Implementation is phased through near-term priorities (operational reforms, reliability fixes), medium-term projects (priority interconnectors and staged storage builds) and long-term transformations (system-wide decarbonisation and asset retirements). Funding models combine regulated revenue streams for transmission owners under frameworks administered by Australian Energy Regulator with merchant investment, state co-investment examples like Victorian Government underwriting and federally backed financing mechanisms referencing proposals considered by the Clean Energy Finance Corporation.

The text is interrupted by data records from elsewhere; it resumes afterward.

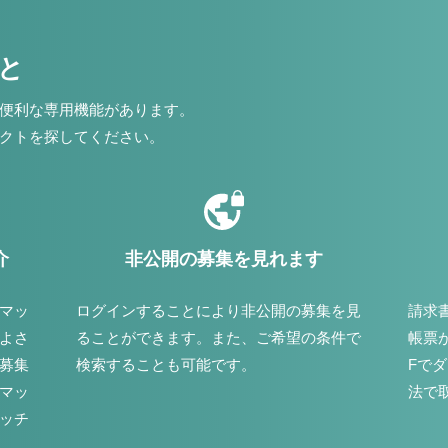
こと
便利な専用機能があります。
クトを探してください。
介
非公開の募集を見れます
マッ
ログインすることにより非公開の募集を見
請求
よさ
ることができます。また、ご希望の条件で
帳票
募集
検索することも可能です。
Fで
マッ
法で
ッチ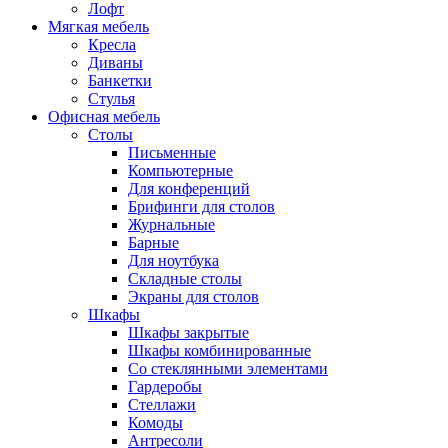
Лофт
Мягкая мебель
Кресла
Диваны
Банкетки
Стулья
Офисная мебель
Столы
Письменные
Компьютерные
Для конференций
Брифинги для столов
Журнальные
Барные
Для ноутбука
Складные столы
Экраны для столов
Шкафы
Шкафы закрытые
Шкафы комбинированные
Со стеклянными элементами
Гардеробы
Стеллажи
Комоды
Антресоли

Critiques focus on assumptions for technology learning curves from manufacturers such as Siemens Gamesa and Enphase Energy, uncertainties in demand forecasts amid electrification trends championed by Tesla, Inc. and electrified transport policies from Australian Renewable Energy Target-era debates. Stakeholder tensions arise over transmission siting, environmental assessments under Environment Protection and Biodiversity Conservation Act 1999, indigenous land rights issues raised with reference to Native Title Act 1993 claims, and regulatory coordination across bodies like AEMC and AEMO. Operational challenges include maintaining inertia and system strength as coal plants retire (notably assets once run by Snowy Hydro and Loy Yang Power Station), and ensuring investment signals are consistent with state initiatives such as South Australian Renewable Energy Target and federal commitments to the Paris Agreement.